During the last couple of months, the Japanese had been keeping an eye on the situation in New Guinea and decided it was about time to improve their prospects there. They decided to move troops and artillery from Rabaul to Buna, and would need a distraction for a successful move. This distraction would come in the form of an air raid on Seven Mile on August 17, 1942.

That morning, Capt. Gammon heard that a Japanese raid was imminent. He ran to his plane, calling to Bauman to start the engines and get ready for an immediate take off. Three bursts from an antiaircraft gun were heard, signaling a red alert. Their early warning system failed and caught everyone completely off guard. As the men scattered, 24 “Betty” bombers in perfect formation approached the airfield at 20,000 feet. Puffs from antiaircraft fire dotted the sky, but were too low to hit the incoming Japanese.

Gammon climbed aboard his plane and headed for the runway with a small crew. As he took off, bombs fell all around his plane, exploding violently, and sending shrapnel into the aircraft. Some of the pieces landed on the bombs in the bomb bay. Quickly, Bauman released the bombs in order to keep the aircraft in one piece. Gammon kept close to the hills to avoid drawing any attention from the Japanese, then circled the runway until the debris was cleared and it was safe to land. He eventually landed with 200 holes in his plane and a shot-up right tire.

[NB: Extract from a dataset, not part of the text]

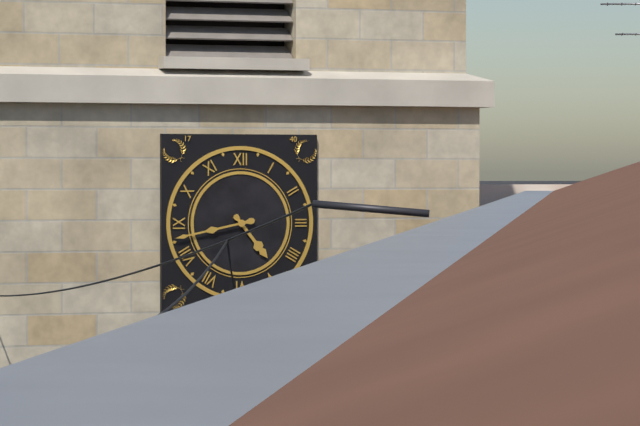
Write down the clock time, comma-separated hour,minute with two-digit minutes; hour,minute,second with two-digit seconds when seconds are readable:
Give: 4,43
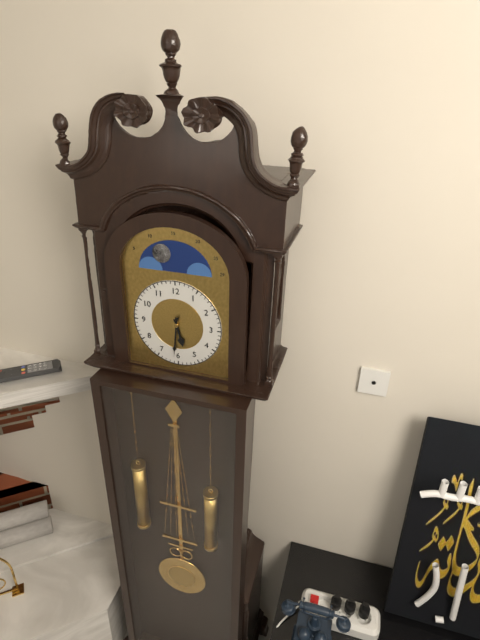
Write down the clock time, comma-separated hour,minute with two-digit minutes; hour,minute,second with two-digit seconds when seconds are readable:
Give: 5,31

When the red alert sounded, Capt. Gerald Crosson was taxiing to the runway with a full crew. He was about halfway down the runway when the bombs began falling and one exploded about 20 feet in front of his B-26’s left wing. As flames from the explosion engulfed the plane and crept towards the bomb bay, the crew abandoned the aircraft as quickly as they could before the bombs exploded. The co-pilot, RAAF Sgt.-PIlot Logan, had been incapacitated by the explosion, so Crosson stayed back to pull him from the bomber. Just as Crosson and Logan took shelter in a crater from one of the bombs, the bombs in the plane blew up. The two men were helplessly caught in flames and a shockwave from the blast. Once the raid ended, Logan and Crosson were loaded into an ambulance. Logan did not survive the journey to the hospital.

Black Smoke

After the raid was over, the 22nd tallied their losses. The message from MacArthur’s office about the raid minimized the results of the surprise attack. One report listed four of their planes as destroyed, as well as three from other groups, and 25 damaged. Pieces of planes, clothes, guns and much more littered the airfield. One thousand barrels of gas and oil burned at one end of the runway, sending plumes of smoke 1500 feet in the air. The Group lost its tower and Operations shack in the raid. The spot where Gammon’s plane had been parked was turned into a giant crater five feet deep and 15 feet wide. For the next 24 hours during the cleanup, delayed action bombs would explode every four or five minutes.